WHAT THE TASK REQUIRES: Nothing but the lines from the line with "fx_px: 1137" to the end of the records below should appear in the answer, each exactly as given.

Stored data:
-.-.-

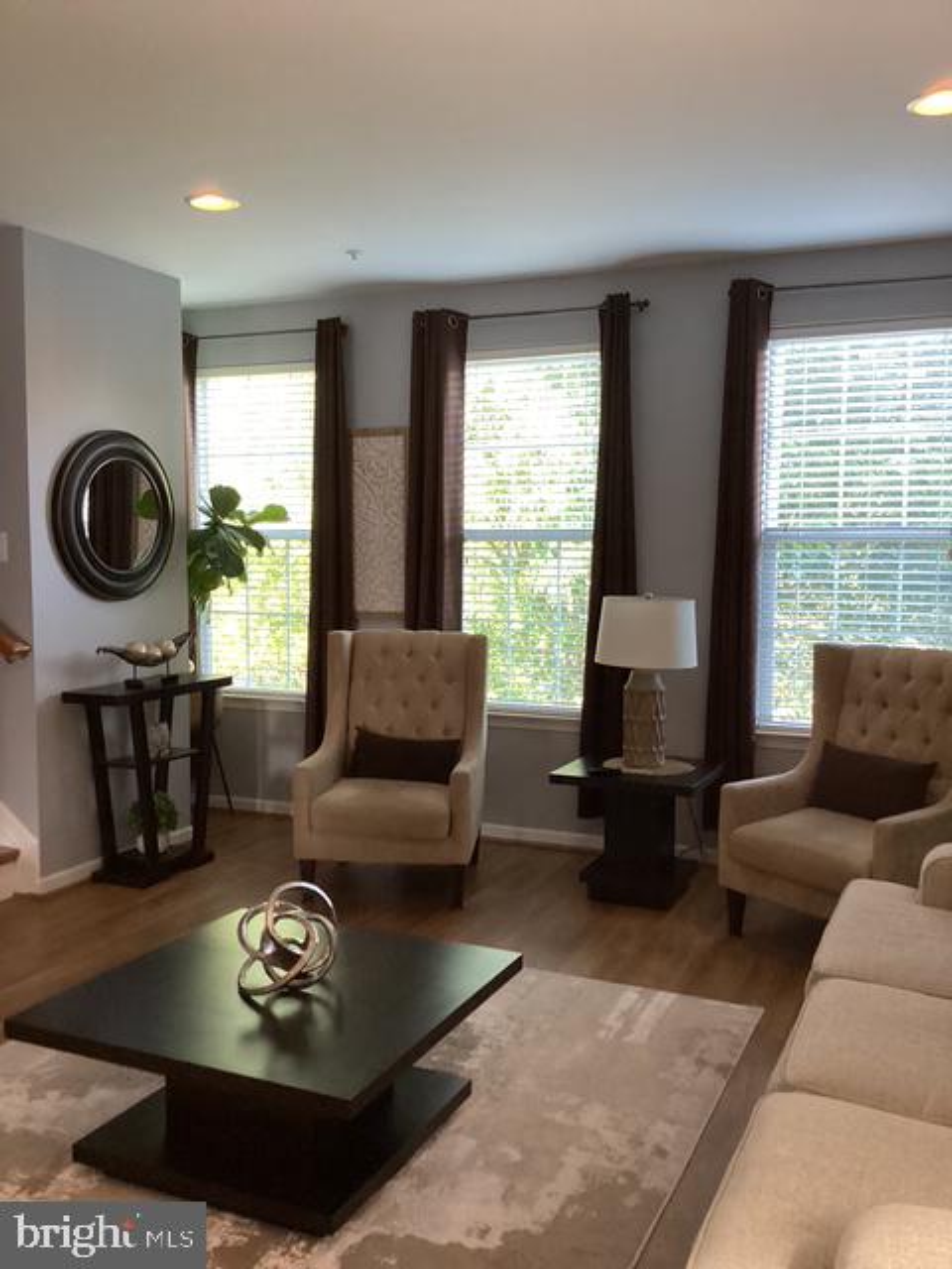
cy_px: 634
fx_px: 1137
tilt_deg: -4.9
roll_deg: -3.3
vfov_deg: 58.4
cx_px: 476
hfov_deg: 45.4
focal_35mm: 31
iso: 320
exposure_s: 1/40
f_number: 2.4
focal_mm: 3.3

-.-.-

COMPLETED TASK:
fx_px: 1137
tilt_deg: -4.9
roll_deg: -3.3
vfov_deg: 58.4
cx_px: 476
hfov_deg: 45.4
focal_35mm: 31
iso: 320
exposure_s: 1/40
f_number: 2.4
focal_mm: 3.3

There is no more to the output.